Fixed-rate mortgages come in a range of terms, with 10 year, 15 year, 20 year, and 30 year terms all being popular options. There are pros and cons associated with both medium and long-term contracts, with people choosing loans according to their age, their financial status, the price of the property, and the monthly payment plans that are available. Generally speaking, shorter terms mean lower interest rates with higher mortgage payments.

While a shorter 15-year term mortgage means you will pay off your mortgage faster and spend less money on interest, your debt-to-income ratio will be higher so you won’t qualify for as much money.

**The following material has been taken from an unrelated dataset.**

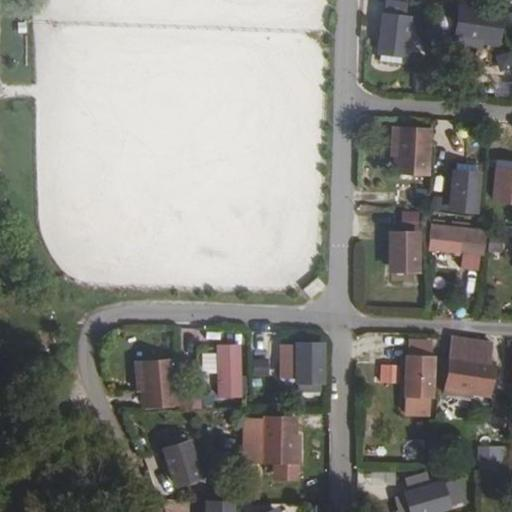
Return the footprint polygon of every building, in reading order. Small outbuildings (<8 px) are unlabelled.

In contrast, a long 30-year mortgage is likely to have higher interest rates with lower monthly payments, meaning you will qualify for a larger loan. How long you plan on living in the home and how much you want the mortgage to impact your lifestyle are both important considerations.   

How a mortgage works FAQs

What is a mortgage?

A mortgage is a legal agreement that involves the lending of money for the purchase of a real estate property. In a mortgage contract, a bank or financial institution will lend funds in exchange for the title of the property, with this title becoming void upon final payment of the debt.

What is a reverse mortgage?

A reverse mortgage is a type of home loan that involves no monthly mortgage payments. Typically carried out by older homeowners, a reverse mortgage allows elderly people to access the home equity they have built up over time. While they are still responsible for property taxes and homeowner's insurance, they can defer payment of the loan until they die, sell the home, or move out of the home.

What is the amortization period?

The amortization period is the length of time it takes to pay off a mortgage in full. This can take a few years or a few decades depending on the size of the loan, the length of the contract, the interest rate available, and the repayment schedule. Along with the agreed interest rate, the amortization period is used to calculate the monthly mortgage payment.

What is a credit report?

Along with your income, assets, and liabilities, your credit report is fundamental to your chance of mortgage approval. A credit report is the history of your credit, including how much money you owe, how quickly you pay it back, and how many defaults you have. A credit score is given to each person, with different interest rates and down payment limits available according to your score.